Your answer should be a single number: the count of lines in the material below that hold "Morin".

━━━━━━━━━━━━━━━━

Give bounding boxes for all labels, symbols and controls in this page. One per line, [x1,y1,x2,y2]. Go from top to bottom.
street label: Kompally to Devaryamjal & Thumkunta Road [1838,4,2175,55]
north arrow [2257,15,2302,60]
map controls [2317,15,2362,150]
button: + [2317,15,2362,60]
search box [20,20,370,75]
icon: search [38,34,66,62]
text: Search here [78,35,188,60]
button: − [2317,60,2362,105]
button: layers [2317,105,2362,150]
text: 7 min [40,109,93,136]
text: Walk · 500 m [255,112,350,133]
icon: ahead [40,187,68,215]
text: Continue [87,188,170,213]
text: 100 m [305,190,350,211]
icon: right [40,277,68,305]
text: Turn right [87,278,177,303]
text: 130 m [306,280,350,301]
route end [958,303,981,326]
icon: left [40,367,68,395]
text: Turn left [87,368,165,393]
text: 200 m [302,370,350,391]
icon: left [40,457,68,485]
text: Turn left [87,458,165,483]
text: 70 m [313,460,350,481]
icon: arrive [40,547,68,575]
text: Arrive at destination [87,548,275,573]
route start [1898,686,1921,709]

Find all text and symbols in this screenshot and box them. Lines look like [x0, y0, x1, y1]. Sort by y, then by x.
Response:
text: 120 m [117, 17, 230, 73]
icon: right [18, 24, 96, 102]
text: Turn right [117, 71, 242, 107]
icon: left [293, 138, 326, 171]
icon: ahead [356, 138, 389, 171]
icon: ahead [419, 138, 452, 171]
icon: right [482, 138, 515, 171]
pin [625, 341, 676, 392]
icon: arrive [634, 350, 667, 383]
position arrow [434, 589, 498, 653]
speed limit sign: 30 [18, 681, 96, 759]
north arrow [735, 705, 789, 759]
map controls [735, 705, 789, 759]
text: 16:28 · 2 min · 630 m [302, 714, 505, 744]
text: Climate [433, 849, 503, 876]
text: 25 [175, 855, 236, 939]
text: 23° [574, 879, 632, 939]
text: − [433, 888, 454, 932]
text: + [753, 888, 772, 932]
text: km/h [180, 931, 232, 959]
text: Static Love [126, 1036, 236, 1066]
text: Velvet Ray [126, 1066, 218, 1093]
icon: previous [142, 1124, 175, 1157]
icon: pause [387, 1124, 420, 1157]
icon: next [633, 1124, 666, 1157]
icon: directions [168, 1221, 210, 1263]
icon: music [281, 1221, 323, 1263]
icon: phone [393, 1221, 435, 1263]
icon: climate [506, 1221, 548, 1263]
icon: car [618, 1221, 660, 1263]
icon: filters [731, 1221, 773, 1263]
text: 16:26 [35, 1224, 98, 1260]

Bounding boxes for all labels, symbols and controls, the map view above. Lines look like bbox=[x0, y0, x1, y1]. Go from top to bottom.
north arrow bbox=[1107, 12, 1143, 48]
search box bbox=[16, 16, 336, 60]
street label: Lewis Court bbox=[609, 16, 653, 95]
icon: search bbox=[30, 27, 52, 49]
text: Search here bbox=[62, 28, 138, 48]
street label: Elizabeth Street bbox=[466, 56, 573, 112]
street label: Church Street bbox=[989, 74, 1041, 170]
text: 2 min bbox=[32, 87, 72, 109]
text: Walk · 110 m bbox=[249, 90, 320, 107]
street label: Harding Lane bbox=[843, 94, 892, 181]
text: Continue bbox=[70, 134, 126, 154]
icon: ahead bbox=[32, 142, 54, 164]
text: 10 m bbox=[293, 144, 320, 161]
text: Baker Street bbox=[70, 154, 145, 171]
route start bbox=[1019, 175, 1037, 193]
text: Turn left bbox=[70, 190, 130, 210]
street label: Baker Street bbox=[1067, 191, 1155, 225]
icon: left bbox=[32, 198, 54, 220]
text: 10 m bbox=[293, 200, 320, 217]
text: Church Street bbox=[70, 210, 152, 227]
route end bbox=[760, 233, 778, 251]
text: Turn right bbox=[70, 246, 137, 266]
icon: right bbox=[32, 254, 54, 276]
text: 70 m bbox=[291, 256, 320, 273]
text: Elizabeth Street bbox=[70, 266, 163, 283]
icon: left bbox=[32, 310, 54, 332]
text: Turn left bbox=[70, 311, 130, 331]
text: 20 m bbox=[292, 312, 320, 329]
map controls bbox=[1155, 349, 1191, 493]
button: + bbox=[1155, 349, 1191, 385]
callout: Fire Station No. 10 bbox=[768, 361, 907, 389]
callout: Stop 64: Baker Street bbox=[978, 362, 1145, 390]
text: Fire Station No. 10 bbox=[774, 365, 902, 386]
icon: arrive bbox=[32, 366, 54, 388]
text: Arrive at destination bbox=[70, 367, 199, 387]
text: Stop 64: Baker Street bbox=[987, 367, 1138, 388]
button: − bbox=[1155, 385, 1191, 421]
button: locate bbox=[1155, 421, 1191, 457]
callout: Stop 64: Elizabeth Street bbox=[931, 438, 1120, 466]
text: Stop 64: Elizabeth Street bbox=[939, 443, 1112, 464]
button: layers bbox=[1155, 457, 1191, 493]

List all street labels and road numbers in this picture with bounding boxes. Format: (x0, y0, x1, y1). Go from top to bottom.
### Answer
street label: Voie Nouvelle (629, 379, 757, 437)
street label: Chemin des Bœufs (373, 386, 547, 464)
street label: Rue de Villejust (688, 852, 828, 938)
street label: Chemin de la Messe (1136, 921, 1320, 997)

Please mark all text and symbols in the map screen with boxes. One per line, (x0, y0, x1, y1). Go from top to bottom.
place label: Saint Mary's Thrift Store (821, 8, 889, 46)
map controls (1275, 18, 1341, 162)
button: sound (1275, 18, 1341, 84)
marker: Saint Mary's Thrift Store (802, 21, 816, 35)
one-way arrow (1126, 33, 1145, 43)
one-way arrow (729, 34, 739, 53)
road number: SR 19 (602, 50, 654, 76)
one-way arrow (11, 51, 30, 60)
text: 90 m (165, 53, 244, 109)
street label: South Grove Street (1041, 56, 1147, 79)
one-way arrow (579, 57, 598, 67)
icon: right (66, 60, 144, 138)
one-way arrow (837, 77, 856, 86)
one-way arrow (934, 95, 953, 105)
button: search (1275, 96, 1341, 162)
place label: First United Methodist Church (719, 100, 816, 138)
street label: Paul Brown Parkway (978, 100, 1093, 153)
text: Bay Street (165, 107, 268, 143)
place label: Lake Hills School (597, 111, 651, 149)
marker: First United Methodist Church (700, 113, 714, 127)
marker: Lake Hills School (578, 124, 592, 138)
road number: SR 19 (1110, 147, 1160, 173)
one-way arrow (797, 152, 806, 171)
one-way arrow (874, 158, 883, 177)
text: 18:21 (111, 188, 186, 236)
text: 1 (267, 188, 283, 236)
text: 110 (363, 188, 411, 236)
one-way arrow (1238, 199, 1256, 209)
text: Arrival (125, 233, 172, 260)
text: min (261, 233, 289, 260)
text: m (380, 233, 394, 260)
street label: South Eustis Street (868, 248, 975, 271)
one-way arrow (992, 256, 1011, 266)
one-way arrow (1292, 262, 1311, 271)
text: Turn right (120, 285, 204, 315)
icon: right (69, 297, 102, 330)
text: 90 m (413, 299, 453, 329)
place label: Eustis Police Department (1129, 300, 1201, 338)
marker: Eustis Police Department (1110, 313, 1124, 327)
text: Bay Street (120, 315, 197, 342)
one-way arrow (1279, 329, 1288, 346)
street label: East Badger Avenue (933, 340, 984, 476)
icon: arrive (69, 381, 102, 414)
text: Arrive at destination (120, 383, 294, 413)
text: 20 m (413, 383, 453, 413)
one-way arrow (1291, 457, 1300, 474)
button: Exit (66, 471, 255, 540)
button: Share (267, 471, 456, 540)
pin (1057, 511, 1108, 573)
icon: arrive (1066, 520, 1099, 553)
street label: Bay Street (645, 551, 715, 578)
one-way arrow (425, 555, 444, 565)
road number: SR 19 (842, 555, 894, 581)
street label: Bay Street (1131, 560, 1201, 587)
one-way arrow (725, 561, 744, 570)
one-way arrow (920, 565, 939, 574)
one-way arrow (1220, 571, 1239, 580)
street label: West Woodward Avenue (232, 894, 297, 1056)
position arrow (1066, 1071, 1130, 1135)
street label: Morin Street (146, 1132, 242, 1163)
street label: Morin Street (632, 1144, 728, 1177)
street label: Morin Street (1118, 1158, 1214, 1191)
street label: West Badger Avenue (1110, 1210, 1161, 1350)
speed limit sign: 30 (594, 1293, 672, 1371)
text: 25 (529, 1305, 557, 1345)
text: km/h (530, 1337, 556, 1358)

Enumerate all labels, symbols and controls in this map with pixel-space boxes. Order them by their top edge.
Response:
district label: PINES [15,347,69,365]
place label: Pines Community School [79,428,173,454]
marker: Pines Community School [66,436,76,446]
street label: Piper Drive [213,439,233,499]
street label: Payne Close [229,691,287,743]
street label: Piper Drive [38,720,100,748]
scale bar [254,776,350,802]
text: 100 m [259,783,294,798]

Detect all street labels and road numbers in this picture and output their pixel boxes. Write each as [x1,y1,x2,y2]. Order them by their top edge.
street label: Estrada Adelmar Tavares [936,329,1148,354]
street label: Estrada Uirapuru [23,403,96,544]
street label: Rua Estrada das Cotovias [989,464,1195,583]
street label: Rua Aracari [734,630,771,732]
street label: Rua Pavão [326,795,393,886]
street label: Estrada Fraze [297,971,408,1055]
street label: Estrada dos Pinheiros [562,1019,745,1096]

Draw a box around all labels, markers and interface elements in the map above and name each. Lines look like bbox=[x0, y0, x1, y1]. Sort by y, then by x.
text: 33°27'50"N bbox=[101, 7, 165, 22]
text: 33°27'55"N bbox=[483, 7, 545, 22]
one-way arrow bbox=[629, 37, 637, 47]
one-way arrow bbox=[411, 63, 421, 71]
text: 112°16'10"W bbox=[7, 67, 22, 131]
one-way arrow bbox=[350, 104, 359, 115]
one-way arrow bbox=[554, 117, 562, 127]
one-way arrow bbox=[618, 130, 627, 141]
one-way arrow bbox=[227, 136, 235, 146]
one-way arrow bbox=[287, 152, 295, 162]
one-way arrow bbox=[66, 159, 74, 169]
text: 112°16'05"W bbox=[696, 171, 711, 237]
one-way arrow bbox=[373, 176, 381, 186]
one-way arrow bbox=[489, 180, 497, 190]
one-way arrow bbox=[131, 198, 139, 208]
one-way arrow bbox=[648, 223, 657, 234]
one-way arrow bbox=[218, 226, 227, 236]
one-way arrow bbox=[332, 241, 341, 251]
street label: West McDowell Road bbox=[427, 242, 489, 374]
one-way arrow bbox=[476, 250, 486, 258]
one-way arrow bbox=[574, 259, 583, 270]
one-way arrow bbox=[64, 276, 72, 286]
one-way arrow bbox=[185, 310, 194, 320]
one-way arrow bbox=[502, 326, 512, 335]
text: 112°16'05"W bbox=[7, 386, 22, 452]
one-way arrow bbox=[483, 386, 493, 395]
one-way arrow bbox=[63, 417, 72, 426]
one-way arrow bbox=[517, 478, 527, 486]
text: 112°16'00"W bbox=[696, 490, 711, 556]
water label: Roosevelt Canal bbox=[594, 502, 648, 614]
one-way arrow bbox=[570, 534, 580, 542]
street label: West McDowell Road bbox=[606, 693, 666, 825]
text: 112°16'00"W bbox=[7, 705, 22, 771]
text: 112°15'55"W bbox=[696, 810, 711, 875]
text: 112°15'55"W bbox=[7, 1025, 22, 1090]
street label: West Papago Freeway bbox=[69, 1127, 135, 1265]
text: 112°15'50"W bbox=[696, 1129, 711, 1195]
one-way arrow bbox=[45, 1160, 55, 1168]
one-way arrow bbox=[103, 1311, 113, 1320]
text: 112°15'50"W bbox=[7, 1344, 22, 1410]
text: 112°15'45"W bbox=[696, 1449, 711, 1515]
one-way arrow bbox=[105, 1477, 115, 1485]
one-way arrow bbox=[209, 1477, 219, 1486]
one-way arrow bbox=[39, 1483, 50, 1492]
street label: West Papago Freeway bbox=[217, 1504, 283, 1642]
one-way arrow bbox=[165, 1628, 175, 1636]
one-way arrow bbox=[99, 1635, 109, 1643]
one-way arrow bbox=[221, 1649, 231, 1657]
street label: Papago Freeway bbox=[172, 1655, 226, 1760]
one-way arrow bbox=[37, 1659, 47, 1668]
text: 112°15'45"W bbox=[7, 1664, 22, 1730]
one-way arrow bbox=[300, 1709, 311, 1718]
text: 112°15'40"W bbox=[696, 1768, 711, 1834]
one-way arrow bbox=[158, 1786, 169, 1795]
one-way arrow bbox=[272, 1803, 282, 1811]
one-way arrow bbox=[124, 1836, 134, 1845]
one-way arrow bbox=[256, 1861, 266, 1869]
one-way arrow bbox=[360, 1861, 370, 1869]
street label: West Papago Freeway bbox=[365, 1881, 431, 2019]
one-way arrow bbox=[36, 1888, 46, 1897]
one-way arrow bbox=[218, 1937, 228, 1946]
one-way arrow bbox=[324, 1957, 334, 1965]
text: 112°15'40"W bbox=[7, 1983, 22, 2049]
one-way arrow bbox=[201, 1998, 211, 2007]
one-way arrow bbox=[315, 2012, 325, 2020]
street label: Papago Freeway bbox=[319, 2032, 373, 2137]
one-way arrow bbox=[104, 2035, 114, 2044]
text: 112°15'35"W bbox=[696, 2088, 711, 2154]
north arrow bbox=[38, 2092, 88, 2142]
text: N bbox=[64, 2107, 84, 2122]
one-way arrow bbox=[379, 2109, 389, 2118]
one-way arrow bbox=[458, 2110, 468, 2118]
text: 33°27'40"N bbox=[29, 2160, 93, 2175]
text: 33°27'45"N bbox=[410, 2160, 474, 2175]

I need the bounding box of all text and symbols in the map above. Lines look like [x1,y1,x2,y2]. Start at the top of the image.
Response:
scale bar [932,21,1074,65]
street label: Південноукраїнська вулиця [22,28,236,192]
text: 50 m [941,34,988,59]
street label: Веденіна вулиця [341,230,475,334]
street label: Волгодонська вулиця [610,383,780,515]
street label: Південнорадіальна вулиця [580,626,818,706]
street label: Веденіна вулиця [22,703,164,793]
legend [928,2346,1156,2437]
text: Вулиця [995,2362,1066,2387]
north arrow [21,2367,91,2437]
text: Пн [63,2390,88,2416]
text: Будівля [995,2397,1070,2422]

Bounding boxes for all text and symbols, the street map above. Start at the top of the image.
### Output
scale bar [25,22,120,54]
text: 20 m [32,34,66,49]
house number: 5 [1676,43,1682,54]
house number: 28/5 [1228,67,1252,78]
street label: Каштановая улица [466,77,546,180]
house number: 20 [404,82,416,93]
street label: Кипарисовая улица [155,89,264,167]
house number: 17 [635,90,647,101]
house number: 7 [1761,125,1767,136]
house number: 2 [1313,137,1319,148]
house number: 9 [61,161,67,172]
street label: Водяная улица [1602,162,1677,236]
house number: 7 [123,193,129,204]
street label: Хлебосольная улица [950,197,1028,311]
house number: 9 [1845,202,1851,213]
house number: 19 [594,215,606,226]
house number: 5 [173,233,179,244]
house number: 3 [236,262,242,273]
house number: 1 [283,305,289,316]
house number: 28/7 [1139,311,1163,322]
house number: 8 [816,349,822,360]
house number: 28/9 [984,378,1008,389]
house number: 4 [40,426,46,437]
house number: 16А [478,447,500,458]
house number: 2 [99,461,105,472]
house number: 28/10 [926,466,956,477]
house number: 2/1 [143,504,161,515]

━━━━━━━━━━━━━━━━

Solution
3